*WHAT YOU ARE ASKED TO DO*
In the listing beneath this line, copy exactly the lines starting with the one containing "predicted_deaths, TTU-squider: 340000" and going on through the one containing "Компот из кураги: 160 -> 60.2".
:::
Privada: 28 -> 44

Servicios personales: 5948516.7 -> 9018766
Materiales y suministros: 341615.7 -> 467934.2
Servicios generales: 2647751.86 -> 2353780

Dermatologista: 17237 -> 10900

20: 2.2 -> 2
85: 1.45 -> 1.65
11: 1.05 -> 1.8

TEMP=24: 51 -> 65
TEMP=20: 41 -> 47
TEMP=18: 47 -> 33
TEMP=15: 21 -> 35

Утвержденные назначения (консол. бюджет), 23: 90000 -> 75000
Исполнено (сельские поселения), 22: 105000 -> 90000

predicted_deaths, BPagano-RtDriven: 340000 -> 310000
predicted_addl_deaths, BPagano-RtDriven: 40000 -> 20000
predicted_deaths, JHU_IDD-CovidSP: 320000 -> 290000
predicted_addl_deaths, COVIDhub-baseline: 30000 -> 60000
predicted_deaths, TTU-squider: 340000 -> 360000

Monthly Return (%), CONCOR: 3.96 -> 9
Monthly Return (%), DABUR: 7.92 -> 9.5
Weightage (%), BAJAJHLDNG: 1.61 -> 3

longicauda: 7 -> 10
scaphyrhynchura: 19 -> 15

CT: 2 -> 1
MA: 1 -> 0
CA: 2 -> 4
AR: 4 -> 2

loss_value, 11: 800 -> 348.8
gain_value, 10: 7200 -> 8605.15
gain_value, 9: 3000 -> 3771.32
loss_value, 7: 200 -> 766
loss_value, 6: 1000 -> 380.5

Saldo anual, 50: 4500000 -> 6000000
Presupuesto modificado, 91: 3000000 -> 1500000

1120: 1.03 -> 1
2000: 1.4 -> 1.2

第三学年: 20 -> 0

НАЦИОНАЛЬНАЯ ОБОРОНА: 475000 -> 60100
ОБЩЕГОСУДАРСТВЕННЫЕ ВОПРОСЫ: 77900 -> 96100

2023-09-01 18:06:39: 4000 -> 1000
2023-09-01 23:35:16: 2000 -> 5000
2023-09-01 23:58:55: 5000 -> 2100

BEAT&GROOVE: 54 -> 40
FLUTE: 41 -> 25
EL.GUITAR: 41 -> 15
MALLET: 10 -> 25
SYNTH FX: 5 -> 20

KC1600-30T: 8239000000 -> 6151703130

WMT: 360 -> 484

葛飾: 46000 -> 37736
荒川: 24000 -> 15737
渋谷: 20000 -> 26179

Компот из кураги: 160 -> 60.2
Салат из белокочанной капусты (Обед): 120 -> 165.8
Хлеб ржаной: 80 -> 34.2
:::
*ANSWER BELOW*
predicted_deaths, TTU-squider: 340000 -> 360000

Monthly Return (%), CONCOR: 3.96 -> 9
Monthly Return (%), DABUR: 7.92 -> 9.5
Weightage (%), BAJAJHLDNG: 1.61 -> 3

longicauda: 7 -> 10
scaphyrhynchura: 19 -> 15

CT: 2 -> 1
MA: 1 -> 0
CA: 2 -> 4
AR: 4 -> 2

loss_value, 11: 800 -> 348.8
gain_value, 10: 7200 -> 8605.15
gain_value, 9: 3000 -> 3771.32
loss_value, 7: 200 -> 766
loss_value, 6: 1000 -> 380.5

Saldo anual, 50: 4500000 -> 6000000
Presupuesto modificado, 91: 3000000 -> 1500000

1120: 1.03 -> 1
2000: 1.4 -> 1.2

第三学年: 20 -> 0

НАЦИОНАЛЬНАЯ ОБОРОНА: 475000 -> 60100
ОБЩЕГОСУДАРСТВЕННЫЕ ВОПРОСЫ: 77900 -> 96100

2023-09-01 18:06:39: 4000 -> 1000
2023-09-01 23:35:16: 2000 -> 5000
2023-09-01 23:58:55: 5000 -> 2100

BEAT&GROOVE: 54 -> 40
FLUTE: 41 -> 25
EL.GUITAR: 41 -> 15
MALLET: 10 -> 25
SYNTH FX: 5 -> 20

KC1600-30T: 8239000000 -> 6151703130

WMT: 360 -> 484

葛飾: 46000 -> 37736
荒川: 24000 -> 15737
渋谷: 20000 -> 26179

Компот из кураги: 160 -> 60.2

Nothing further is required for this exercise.